SUPPLIED INFORMATION>
*****
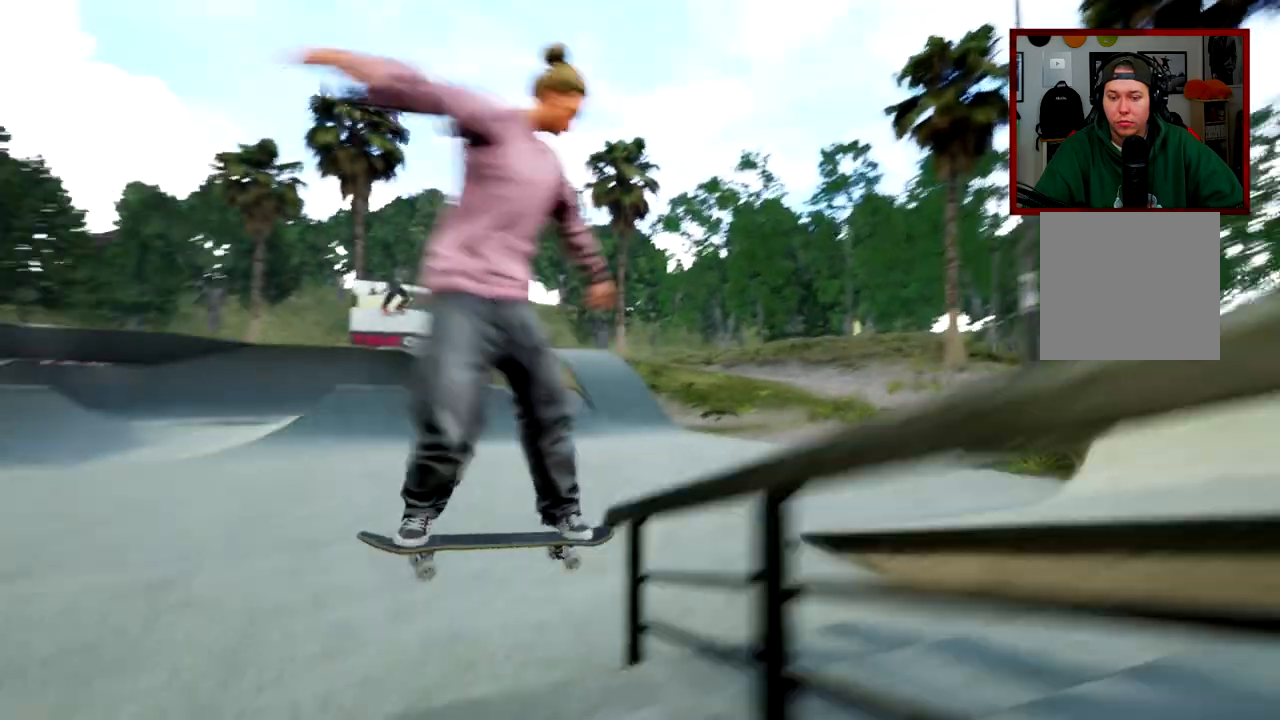
{"buttons": [], "left_stick": "center", "right_stick": "center", "events": [[50, "L2", "up"]]}
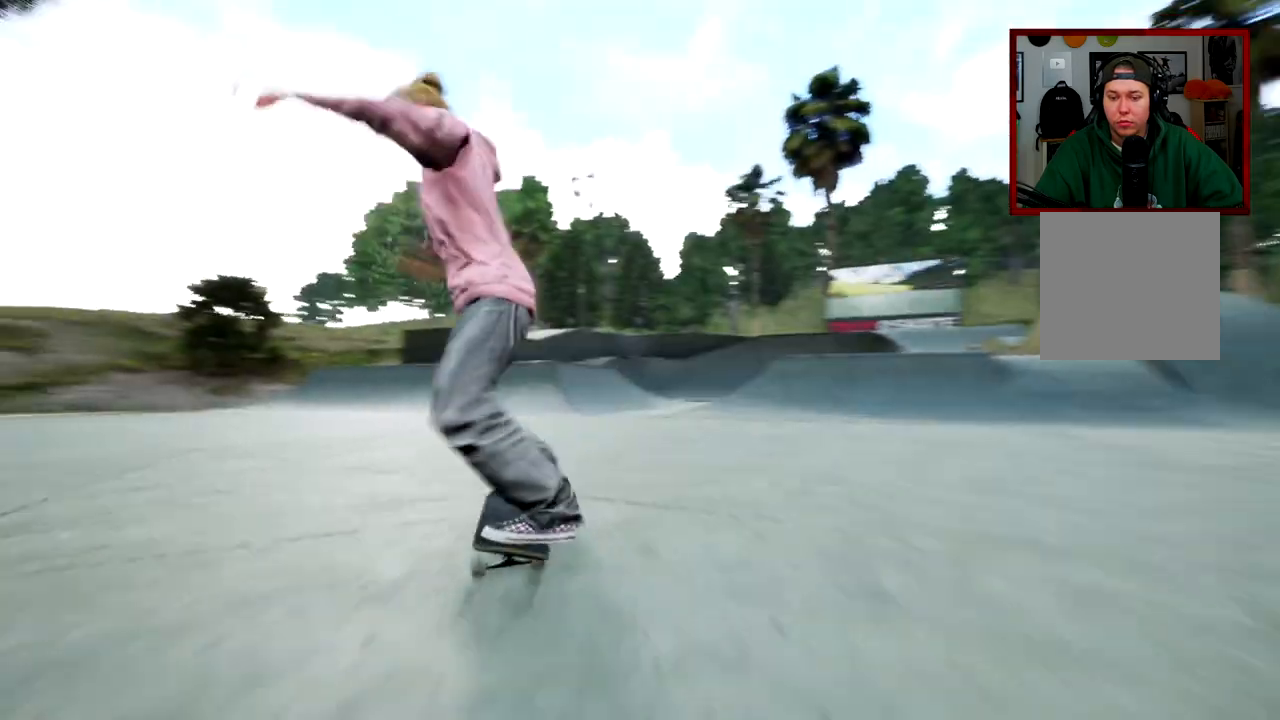
{"buttons": ["Y"], "left_stick": "up", "right_stick": "center", "events": [[334, "Y", "down"], [451, "left_stick", "up"]]}
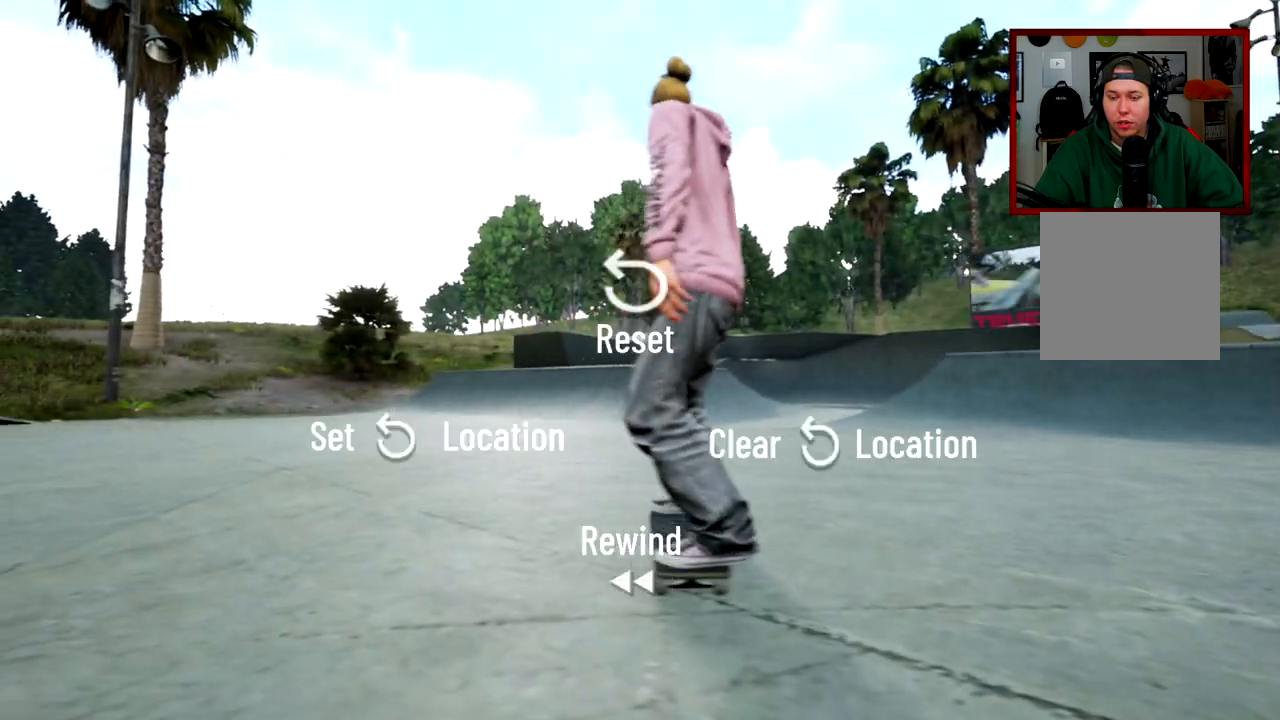
{"buttons": [], "left_stick": "center", "right_stick": "center", "events": [[83, "left_stick", "center"], [100, "Y", "up"], [300, "right_stick", "down"], [450, "right_stick", "center"]]}
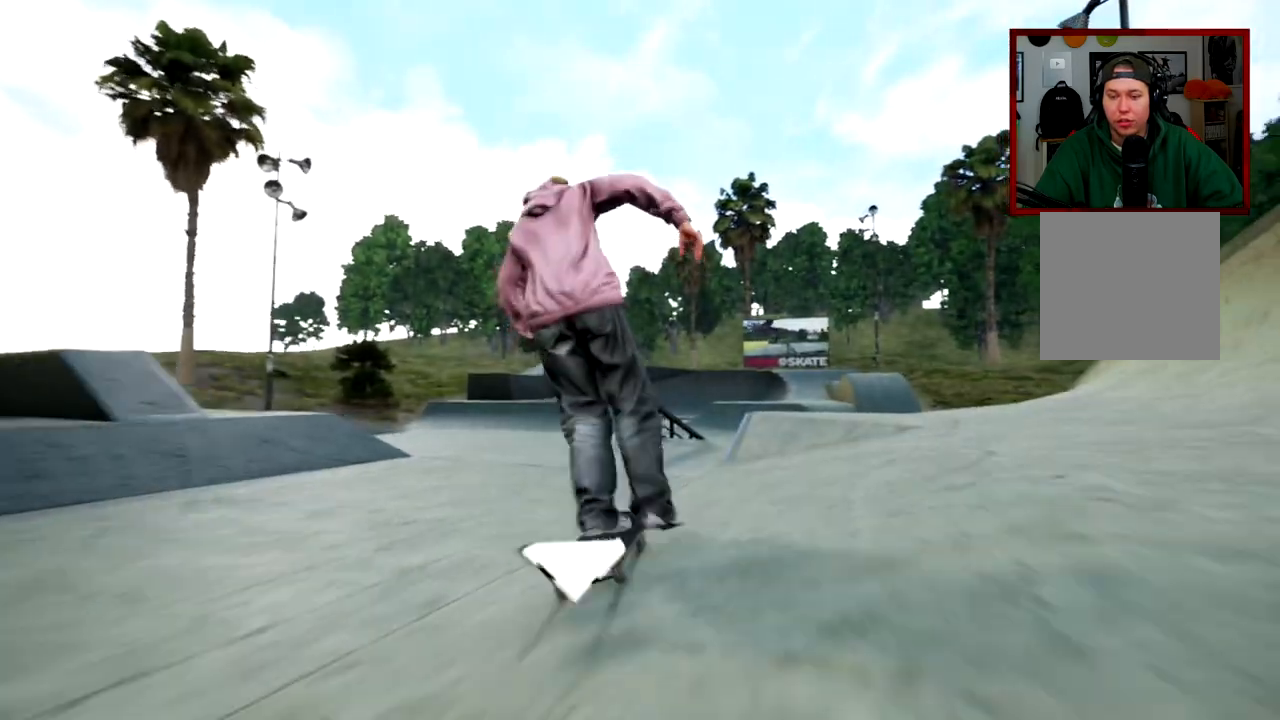
{"buttons": [], "left_stick": "center", "right_stick": "center", "events": []}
*****
WORK INSTRUCTION> Would you provide an exact, picture-free copy of the data above?

WRITTEN RESPONSE>
{"buttons": [], "left_stick": "center", "right_stick": "center", "events": [[50, "L2", "up"]]}
{"buttons": ["Y"], "left_stick": "up", "right_stick": "center", "events": [[334, "Y", "down"], [451, "left_stick", "up"]]}
{"buttons": [], "left_stick": "center", "right_stick": "center", "events": [[83, "left_stick", "center"], [100, "Y", "up"], [300, "right_stick", "down"], [450, "right_stick", "center"]]}
{"buttons": [], "left_stick": "center", "right_stick": "center", "events": []}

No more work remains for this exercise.